CONSIGNES DE L'EXERCICE:
1. Restituez à l'identique le passage de l'extrait sur l'École et les compétences allant de « 4°) La pédagogie » jusqu'à « et au recyclage. » inclus.
2. D'après l'extrait sur l'École et les compétences, quelle est la grande mutation pédagogique de ces quinze dernières années ?

L’Ecole donne donc des outils afin que l’individu ait l’autonomie nécessaire pour une auto-formation permanente. On abandonne ce qui ressemble à une accumulation de savoirs superflus. On ne prépare plus un diplôme mais des compétences de base marchandisables qui permettront au salarié de s’adapter en permanence aux transformations économiques et aux besoins du marché. Il n’est pas question ici de réponse aux besoins d’autonomie et d’épanouissement personnel mais plutôt de répondre à une obligation de survie sur le marché du travail. On permet aux individus de « se couvrir contre le risque ». On satisfait les attentes des entreprises en matière d’innovation et de créativité, cf Rapport Reiffers, Accomplir l’Europe par l’éducation et la formation, 1997, p.20.

4°) La pédagogie des compétences : cf Livre Blanc : Enseigner et apprendre : vers la société cognitive, 1995.

La grande mutation pédagogique de ces quinze dernières années est le passage de l’Ecole d’une logique de connaissances à une logique de compétences. On substitue donc la compétence à la qualification. La mission principale de l’Ecole est alors de doter les futurs travailleurs d’aptitudes transposables : créativité, initiative, aptitude à la résolution des problèmes, souplesse, capacité d’adaptation, exercice des responsabilités, aptitudes à l’apprentissage et au recyclage.

DONNÉES EXTRAITES:
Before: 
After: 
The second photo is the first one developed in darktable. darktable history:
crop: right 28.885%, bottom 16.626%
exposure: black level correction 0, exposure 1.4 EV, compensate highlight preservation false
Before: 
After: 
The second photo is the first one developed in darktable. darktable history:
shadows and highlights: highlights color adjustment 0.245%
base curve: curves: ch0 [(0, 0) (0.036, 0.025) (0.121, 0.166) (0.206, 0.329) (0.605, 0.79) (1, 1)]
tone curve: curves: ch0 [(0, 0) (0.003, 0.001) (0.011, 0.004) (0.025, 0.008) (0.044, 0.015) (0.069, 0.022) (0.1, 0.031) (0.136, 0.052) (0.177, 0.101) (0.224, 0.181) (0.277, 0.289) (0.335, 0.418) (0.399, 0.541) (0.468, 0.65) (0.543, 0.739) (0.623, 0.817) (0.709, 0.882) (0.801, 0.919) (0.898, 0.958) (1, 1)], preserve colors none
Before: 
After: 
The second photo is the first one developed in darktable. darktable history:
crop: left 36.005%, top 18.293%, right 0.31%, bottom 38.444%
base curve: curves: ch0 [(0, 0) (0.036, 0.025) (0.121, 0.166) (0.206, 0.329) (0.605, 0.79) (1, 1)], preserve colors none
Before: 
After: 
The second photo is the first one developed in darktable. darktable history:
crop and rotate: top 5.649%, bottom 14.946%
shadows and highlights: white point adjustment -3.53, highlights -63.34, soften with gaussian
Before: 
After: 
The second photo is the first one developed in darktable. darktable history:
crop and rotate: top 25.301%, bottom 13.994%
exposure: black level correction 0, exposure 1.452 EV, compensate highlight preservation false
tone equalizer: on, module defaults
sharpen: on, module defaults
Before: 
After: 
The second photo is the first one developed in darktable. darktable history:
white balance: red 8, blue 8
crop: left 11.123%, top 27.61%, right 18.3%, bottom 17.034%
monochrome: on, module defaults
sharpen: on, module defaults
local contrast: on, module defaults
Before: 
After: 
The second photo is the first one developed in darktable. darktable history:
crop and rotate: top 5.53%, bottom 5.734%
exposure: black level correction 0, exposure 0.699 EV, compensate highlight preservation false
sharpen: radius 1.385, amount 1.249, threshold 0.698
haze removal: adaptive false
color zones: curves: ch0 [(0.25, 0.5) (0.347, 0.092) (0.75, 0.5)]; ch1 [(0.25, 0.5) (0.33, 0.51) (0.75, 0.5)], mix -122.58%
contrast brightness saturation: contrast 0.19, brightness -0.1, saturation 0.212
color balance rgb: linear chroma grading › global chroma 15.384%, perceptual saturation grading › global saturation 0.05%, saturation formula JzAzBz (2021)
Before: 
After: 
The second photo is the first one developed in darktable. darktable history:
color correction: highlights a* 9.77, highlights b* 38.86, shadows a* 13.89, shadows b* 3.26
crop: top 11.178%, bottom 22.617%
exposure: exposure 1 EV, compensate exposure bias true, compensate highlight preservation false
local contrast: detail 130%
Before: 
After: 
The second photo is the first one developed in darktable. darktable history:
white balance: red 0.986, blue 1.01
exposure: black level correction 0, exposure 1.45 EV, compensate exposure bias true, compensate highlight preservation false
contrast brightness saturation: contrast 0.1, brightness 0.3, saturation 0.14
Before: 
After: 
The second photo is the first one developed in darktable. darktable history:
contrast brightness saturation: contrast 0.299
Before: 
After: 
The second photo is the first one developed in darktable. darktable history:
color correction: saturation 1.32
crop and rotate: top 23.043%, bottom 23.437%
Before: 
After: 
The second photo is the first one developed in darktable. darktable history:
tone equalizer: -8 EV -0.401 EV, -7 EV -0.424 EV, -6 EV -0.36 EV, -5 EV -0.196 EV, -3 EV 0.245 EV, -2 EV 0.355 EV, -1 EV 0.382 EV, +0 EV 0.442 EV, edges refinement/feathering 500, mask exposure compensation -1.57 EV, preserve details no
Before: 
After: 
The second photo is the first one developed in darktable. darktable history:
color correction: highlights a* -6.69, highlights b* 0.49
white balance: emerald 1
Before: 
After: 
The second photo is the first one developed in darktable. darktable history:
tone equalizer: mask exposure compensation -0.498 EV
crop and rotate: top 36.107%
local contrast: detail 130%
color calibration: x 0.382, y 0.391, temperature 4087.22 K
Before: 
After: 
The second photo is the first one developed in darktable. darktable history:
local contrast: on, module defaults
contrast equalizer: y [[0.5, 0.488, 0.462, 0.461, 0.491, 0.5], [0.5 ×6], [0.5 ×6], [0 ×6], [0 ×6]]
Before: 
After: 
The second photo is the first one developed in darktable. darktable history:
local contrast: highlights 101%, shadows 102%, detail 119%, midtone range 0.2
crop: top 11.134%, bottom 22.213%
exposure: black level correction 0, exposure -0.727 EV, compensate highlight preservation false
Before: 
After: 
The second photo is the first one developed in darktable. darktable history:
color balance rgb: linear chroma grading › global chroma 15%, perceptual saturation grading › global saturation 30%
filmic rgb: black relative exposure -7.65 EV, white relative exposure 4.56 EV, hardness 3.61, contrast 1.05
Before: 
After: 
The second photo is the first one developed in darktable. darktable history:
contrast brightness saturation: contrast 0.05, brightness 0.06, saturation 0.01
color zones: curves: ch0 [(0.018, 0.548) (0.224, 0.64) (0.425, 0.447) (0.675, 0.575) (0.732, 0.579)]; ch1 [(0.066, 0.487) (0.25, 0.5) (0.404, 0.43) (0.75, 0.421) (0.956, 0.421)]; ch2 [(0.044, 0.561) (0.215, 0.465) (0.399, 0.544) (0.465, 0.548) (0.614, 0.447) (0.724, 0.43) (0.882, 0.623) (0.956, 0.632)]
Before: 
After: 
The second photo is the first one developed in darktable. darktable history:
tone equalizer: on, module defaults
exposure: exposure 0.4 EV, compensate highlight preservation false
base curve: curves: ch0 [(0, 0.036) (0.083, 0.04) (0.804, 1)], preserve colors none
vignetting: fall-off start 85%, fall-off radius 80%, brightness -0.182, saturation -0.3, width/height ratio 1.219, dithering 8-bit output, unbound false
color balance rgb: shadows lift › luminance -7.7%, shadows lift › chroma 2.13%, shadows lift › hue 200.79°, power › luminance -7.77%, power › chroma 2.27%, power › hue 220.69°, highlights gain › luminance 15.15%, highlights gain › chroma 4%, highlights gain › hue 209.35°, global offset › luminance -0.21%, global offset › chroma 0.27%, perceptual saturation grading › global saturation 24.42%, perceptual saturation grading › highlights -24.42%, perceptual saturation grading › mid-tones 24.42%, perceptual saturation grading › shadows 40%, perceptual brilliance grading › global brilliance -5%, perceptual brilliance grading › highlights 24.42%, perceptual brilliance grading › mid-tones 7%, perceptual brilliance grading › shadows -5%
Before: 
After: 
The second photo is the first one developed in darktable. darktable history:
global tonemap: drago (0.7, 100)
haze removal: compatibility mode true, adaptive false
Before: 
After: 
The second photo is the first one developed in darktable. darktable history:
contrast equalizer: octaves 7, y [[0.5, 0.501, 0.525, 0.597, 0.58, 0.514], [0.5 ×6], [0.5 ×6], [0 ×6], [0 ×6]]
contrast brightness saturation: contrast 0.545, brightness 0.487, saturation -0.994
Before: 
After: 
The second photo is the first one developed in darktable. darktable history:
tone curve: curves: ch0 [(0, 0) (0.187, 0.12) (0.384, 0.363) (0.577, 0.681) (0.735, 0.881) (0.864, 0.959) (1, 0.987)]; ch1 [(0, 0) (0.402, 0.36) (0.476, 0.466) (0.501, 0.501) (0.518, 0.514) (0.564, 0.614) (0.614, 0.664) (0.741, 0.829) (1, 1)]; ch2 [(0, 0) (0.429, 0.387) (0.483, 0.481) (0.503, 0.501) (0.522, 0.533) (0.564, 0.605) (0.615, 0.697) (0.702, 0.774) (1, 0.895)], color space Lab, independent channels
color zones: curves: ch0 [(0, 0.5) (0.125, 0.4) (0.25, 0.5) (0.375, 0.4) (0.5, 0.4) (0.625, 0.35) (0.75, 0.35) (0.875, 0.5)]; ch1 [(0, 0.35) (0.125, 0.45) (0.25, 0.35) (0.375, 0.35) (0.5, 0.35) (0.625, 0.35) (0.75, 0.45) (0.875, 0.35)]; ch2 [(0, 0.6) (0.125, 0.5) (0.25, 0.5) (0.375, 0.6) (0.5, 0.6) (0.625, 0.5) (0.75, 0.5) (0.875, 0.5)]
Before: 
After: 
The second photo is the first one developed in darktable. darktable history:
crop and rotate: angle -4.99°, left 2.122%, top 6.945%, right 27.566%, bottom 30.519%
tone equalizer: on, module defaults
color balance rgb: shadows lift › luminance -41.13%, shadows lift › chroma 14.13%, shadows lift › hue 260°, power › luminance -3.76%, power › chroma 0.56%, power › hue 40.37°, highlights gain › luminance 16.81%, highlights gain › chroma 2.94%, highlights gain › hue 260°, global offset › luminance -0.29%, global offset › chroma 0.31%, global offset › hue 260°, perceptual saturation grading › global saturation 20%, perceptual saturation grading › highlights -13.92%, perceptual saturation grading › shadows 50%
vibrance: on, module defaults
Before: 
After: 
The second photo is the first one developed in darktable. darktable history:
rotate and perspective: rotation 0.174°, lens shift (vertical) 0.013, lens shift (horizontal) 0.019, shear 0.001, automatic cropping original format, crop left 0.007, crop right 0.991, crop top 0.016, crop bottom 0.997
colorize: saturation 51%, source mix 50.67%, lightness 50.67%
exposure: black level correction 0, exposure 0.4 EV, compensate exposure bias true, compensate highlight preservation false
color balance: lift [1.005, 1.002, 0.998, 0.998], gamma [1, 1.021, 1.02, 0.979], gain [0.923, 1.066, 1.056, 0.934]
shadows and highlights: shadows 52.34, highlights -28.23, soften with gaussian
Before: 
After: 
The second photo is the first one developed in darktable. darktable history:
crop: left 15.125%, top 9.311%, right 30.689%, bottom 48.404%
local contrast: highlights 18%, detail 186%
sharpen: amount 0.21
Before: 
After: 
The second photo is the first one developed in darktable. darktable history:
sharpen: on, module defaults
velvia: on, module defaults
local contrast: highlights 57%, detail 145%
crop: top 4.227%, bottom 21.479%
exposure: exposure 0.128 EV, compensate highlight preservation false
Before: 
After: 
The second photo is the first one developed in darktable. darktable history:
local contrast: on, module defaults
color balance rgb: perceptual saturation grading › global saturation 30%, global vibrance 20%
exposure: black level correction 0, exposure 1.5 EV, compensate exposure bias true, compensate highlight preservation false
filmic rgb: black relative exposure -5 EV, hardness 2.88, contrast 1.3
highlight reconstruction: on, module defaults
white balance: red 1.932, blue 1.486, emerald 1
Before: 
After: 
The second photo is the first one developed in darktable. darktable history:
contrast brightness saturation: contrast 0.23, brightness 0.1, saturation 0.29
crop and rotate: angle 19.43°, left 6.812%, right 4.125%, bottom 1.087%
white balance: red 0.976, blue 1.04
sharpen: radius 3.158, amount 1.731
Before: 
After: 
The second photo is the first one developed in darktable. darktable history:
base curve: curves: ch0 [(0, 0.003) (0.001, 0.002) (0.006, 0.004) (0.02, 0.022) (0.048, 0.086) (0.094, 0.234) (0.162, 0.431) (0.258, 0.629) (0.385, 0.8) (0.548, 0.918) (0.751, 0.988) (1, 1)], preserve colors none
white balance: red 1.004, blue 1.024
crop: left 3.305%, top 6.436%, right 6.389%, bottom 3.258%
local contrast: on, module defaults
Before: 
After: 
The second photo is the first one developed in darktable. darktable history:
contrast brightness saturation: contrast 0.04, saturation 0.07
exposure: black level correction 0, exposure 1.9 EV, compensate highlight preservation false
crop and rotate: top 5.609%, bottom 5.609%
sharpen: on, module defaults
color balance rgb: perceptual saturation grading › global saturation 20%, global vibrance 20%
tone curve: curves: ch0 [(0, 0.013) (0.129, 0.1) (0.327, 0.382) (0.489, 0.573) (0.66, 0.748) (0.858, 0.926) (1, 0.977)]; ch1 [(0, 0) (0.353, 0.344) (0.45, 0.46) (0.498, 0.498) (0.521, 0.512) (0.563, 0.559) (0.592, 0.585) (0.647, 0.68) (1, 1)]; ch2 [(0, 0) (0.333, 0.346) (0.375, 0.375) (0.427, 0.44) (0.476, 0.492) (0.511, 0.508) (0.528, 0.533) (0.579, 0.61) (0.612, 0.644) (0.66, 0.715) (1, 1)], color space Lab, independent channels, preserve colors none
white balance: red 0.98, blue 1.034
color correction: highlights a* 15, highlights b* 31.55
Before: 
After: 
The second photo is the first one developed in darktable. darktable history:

RÉSULTATS PAR TÂCHE:
1.
4°) La pédagogie des compétences : cf Livre Blanc : Enseigner et apprendre : vers la société cognitive, 1995.

La grande mutation pédagogique de ces quinze dernières années est le passage de l’Ecole d’une logique de connaissances à une logique de compétences. On substitue donc la compétence à la qualification. La mission principale de l’Ecole est alors de doter les futurs travailleurs d’aptitudes transposables : créativité, initiative, aptitude à la résolution des problèmes, souplesse, capacité d’adaptation, exercice des responsabilités, aptitudes à l’apprentissage et au recyclage.

2. Le passage de l'École d'une logique de connaissances à une logique de compétences.